Open medical record review on 07/25/2012 at 1000 for Patient #7 revealed a 53 year-old female that was admitted to ICU Room 8 on 07/24/2012 with narcotic overdose and acute respiratory failure. Record review revealed the patient had a past history of MRSA.
Observation of ICU Room 8 on 07/25/2012 at 1000 with the unit Charge Nurse revealed a "Contact Precautions" sign on the patient's door. Observation revealed a device that contained gloves and gowns (PPE) hung on the patient's door. Observation revealed the inside of the patient's room, including the patient's bed, was visible from the nursing station through the room's window and opened door. Observation revealed Registered Nurse (RN) #1 went into the room without donning gown or gloves. Observation revealed the nurse touched the IV (intravenous) machine located at the patient's bedside and then reached over the side rail and touched the patient in the bed. Observation revealed the nurse exited the patient's room without sanitizing his hands. Observation revealed the nurse then walked to the nursing station, touched surface areas within the nursing station, and then went into ICU Room 6, where another patient was located, without sanitizing his hands. Observation at 1005 revealed the nurse went back into Room 8, exited the room without sanitizing his hands, went into the nourishment room, and then to the nursing station.
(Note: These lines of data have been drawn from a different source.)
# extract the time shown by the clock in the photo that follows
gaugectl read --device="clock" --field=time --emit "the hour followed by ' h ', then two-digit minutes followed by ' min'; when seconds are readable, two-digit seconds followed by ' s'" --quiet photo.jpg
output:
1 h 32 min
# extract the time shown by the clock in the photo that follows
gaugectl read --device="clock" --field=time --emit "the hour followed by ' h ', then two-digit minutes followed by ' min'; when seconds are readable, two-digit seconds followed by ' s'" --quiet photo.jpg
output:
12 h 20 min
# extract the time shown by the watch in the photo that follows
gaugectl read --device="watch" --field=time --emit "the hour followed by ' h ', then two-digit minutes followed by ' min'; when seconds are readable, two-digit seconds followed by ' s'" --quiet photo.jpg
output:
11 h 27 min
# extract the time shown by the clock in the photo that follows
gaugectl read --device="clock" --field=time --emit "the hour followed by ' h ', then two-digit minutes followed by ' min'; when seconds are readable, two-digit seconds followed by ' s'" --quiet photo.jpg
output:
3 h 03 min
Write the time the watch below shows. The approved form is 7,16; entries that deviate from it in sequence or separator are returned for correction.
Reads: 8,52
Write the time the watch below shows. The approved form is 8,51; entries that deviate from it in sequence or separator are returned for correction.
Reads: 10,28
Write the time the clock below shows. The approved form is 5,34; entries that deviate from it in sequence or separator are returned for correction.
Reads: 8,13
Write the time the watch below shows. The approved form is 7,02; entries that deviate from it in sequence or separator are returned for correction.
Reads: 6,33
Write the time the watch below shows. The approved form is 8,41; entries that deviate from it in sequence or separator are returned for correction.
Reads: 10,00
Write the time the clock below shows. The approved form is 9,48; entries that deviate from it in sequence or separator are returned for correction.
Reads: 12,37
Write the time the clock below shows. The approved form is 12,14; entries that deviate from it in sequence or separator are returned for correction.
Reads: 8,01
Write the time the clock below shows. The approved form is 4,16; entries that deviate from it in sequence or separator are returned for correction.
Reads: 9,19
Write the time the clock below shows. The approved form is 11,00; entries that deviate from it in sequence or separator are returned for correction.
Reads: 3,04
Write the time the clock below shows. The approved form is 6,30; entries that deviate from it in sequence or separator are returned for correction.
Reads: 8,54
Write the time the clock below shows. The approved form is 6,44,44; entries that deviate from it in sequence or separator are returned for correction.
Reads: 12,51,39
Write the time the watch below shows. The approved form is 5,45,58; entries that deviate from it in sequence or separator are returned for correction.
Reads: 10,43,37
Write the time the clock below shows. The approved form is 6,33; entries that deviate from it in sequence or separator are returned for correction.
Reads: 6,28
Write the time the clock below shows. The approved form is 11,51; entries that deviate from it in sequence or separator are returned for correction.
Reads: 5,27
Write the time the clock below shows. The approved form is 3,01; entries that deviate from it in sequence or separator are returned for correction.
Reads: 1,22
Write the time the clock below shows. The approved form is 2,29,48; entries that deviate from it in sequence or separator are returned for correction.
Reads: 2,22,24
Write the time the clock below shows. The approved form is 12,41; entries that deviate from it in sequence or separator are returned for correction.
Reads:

Interview on 07/25/2012 at 1000 with the Charge Nurse during the observation confirmed the nurse touched the IV machine and patient without wearing gloves and did not sanitize his hands when he exited the patient's room.
Interview on 07/25/2012 at 1010 with RN #1 revealed Patient #7 (located in Room 8) was on contact precautions because she had a history of MRSA. Interview revealed when a patient was on contact precautions the nurse should wear a gown if he expected to get his clothes contaminated with body fluids and wear gloves whenever touching the patient. Interview revealed, "I do not touch her without gloves." Surveyor reported observations made of the nurse touching IV machine and patient without gloves. Interview revealed the nurse repeated, "I do not touch her without gloves."
Interview on 07/25/2012 at 1530 with the Director of Quality revealed the Infection Control Preventionist (ICP) was no available for interview. Interview revealed the Director of Quality oversees the hospital's infection control program. Interview revealed patient's with a history of MRSA must be placed on contact precautions. Interview revealed, "If you anticipate contact with the patient and your body, you should have on a gown. You definitely should have gloves on (for patient contact)."